The fruits of this variety are evident in a plentiful assembly of statistics. Barty’s 2022 win-loss record now stands at 11-0. The 25-year-old is the fourth female player in the Open era with a 100 per cent winning rate in Major finals (of a minimum three titles) after Virginia Wade, Jennifer Capriati and Naomi Osaka.

This triumph is the fifth time a slam has been won with 30 or fewer games conceded (Williams lays claim to three of these and Iga Swiatek the other). On the all-time fewest-games-dropped charts, she is now tied in eighth spot with Martina Navratilova, Stefi Graf and Mary Pierce.

Over Barty’s seven matches her serve was broken three times – the fewest breaks conceded by a women’s singles slam winner since 2016, bettering Garbiñe Muguruza (five, 2017 Wimbledon), Naomi Osaka (five, 2018 US Open), Serena Williams (six, 2016 Wimbledon) and Emma Raducanu (seven, 2021 US Open). She is, virtually unbreakable.
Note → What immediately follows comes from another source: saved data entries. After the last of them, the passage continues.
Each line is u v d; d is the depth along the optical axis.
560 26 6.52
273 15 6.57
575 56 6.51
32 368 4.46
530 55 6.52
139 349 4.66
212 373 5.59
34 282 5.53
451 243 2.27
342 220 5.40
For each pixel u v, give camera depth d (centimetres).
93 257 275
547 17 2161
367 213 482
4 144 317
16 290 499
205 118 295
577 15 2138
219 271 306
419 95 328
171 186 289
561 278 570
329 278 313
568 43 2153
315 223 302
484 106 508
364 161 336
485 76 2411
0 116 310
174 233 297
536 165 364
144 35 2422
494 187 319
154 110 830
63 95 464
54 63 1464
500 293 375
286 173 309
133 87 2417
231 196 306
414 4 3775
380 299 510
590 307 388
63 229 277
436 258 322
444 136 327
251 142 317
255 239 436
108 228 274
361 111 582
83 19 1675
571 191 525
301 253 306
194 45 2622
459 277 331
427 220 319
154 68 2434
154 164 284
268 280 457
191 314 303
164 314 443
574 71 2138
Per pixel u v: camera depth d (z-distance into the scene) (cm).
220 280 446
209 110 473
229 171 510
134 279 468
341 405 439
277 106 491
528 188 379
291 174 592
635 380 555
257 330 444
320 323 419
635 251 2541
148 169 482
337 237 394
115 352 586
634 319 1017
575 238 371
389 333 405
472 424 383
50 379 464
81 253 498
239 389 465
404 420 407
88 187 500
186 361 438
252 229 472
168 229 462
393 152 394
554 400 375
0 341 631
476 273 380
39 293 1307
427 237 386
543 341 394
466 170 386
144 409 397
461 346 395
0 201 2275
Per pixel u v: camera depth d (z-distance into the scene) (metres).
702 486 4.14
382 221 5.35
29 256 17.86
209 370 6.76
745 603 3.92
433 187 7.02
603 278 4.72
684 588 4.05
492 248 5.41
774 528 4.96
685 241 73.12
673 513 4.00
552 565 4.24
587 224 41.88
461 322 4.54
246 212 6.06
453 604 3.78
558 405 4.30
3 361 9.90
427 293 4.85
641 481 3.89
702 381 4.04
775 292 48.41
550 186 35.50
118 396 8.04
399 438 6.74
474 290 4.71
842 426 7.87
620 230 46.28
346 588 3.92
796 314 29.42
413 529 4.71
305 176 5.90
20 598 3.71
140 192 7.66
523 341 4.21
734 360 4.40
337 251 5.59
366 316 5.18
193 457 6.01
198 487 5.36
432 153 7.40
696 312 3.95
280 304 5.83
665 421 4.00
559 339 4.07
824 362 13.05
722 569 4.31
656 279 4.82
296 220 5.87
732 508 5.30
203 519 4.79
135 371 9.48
And yet there also remains room for improvement. In none of her Major titles has she faced an opponent ranked in the top 20. She is the third player in the Open era to have avoided this particular challenge. As she has said many times, and did so again on Saturday, she is still “learning” and “refining”.

Wilson balls

The Major she has yet to win is the US Open. The assumption is that it is hers for the taking. However her long-time coach, Craig Tyzzer, is adamant it is not unless officials change the balls.

Wilson balls are used for men’s and women’s events at Flushing Meadows but, unlike in the other Majors, the men’s version is heavier duty with a fuzzier yellow-felt coating.

At last year’s US Open, from which Barty exited in the third round, two bolters reached the final – in British qualifier Radacanu and unseeded Canadian Leylah Fernandez.

“The US Open really needs to change the ball for the girls,” Tyzzer said. “The fact they still use a different ball for guys and girls, it’s a terrible ball for someone like Ash . . . the ball itself is so light.

“It was the only tournament last year and really for two years where she uses gut racket [most powerful strings] but I had to change her to a poly [polyester] just to get any sort of control of the ball. If they keep that ball the same, no one like Ash will win that tournament.

“I think you see the result at the US Open, it was two players who you go, ‘wow, that was two different players won that’. There’s no surprise when the ball is like it is.”

The titles Barty already has under her belt came, she said, at “all very different stages of my life”.

“To be able to have this feeling and experience this a few times over, I just understand how fortunate I am to be able to experience that, because not many people get to do that. It’s just been an incredible journey over this past 20 years of hitting a tennis ball, but particularly the last five or six years in this second phase of my career.”